Are you a fan of Kyle MacLachlan’s historical costume movie & TV roles? Share your favorite films of his with us in the comments!

17 Responses

  1. Roxana

    Dune is certainly not a historical movie but the costumes had some interesting nods to history, especially the Corrino court costumes. Princess Irulan’s dressmaker was definitely channeling the Spanish baroque.

    Reply
  2. SarahV

    If nothing else, he certainly had the most (male) luxurious head of hair in Hollywood.

    Reply
  3. Liesl

    An odd treat: Touch of Pink, which was at Sundance in 2004. He plays (I’m not joking) Cary Grant as the main character’s guardian movie star, and the costume choices do a great job to support the idea.

    Reply
  4. Colleen Crosby

    I forgot he was in House with the Clock in Its Walls. Good movie! Cate Blanchett has some great looks in it.

    Reply
  5. Al Don

    When I was younger I had only seen him in The Flintstones, but as I got older and saw him in, for example, David Lynch’s work, I really began to appreciate his versatility and strength as a lead. (Side note: there’s a pretty funny theory about The Flintstones that it’s not a period piece but futuristic; taking place at the same time as The Jetsons but depicting the underclass of that world. Doesn’t explain the dinosaurs.)
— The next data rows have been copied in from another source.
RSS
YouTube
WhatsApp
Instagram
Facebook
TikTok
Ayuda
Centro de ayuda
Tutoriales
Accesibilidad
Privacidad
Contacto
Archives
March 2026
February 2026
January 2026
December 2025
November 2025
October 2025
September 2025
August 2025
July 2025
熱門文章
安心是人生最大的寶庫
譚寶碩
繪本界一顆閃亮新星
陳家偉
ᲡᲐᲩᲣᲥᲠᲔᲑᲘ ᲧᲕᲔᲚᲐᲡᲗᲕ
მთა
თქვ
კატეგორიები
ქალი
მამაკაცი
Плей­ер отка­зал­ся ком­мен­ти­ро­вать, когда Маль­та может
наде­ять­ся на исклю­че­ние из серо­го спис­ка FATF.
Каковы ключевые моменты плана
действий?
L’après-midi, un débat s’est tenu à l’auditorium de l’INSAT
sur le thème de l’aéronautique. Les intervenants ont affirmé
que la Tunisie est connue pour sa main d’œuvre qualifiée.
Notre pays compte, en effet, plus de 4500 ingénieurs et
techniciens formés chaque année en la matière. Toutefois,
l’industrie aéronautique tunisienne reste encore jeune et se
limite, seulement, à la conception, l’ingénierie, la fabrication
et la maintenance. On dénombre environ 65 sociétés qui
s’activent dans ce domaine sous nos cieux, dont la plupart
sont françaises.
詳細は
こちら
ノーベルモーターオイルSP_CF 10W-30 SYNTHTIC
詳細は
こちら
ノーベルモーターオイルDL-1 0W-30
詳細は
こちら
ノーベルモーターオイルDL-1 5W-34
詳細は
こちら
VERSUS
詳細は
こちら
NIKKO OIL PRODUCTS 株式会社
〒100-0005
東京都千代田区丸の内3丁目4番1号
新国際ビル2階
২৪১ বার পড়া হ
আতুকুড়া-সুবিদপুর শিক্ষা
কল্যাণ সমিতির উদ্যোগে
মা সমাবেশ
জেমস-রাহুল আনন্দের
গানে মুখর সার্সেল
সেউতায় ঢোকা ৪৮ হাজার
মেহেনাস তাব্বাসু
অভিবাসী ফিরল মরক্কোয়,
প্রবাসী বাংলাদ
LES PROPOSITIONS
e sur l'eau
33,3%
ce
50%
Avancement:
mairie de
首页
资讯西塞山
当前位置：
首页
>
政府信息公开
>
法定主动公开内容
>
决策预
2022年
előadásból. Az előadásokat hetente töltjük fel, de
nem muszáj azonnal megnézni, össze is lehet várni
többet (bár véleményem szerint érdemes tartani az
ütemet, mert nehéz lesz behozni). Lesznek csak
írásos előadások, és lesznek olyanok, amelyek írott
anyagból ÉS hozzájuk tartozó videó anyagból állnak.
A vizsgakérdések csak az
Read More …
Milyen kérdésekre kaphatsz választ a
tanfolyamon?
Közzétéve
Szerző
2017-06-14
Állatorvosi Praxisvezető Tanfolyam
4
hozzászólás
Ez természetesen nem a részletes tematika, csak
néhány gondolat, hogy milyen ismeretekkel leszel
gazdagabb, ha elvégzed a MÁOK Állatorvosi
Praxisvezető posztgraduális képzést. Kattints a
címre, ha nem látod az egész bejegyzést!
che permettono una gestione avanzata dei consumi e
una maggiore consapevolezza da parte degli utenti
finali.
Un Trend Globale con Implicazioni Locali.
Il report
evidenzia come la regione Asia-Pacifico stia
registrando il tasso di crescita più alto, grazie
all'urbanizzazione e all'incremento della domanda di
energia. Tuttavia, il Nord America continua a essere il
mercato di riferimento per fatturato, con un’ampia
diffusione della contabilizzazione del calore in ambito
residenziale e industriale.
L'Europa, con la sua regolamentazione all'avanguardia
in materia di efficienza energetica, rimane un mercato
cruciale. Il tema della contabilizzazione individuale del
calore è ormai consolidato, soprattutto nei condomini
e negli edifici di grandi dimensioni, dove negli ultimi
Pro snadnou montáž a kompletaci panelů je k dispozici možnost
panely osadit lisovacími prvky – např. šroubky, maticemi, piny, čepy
    I intend to see The Smell of Success at some point as I absolutely loved the same directors’ film Northfork (2003).

    Reply
  6. Susan Pola Staples

    My favourites are Dune and Twin Peaks (Damn good coffee). But both are not period. Of the period pieces, I’m leaning towards his FDR in Atlantic Crossing bc I am looking forward to seeing Crown Princess Martha portrayed by Sofia Helix. Also seeing the present king of Norway portrayed as a young boy.

    Reply
    • SarahV

      I had never actually heard of Crown Princess Martha, but this casual reference sent me off on a deep dive on the internet. What a fascinating woman.

      Reply
  7. Mrs. D

    The Doors is definitely long and weird (directed by Oliver Stone, so, ya know). But it fits for a movie about The Doors.

    Reply
  8. Anna

    I saw him in Romeo and Juliet at the Ashland Shakespeare Festival before he was famous.

    The actors came out before the play, which was unusual, and mingled with the audience.

    I asked him who he played, and he flipped back his luscious locks and said “Who do you think?” I replied, “I don’t know, maybe Friar Lawrence?” (because even at 12, I could recognize a humungous ego when I saw one). He turned around and walked away without another word, and that was the end of my one and only encounter with Kyle MacLachlan.

    Reply
    • Maggie May

      The film seemed a bit arty and pretentious. But the Doors were definitely arty and pretentious.

      In a good way.

      Reply
    • SarahV

      Oh, now, now. Trey was not so bad, he looks like that and he came with THAT apartment. TBH, Charlotte was no prize either.

      Reply
  9. Orian Hutton

    Not really much to do with Kyle MacLachlan, but the post reminded me that I met the real Ray Manzarek back in 1967 just as The Doors became famous. It was on a beach in Vancouver, I was fifteen years old and we discussed poetry. A very nice man. Must watch the film, which I haven’t yet seen.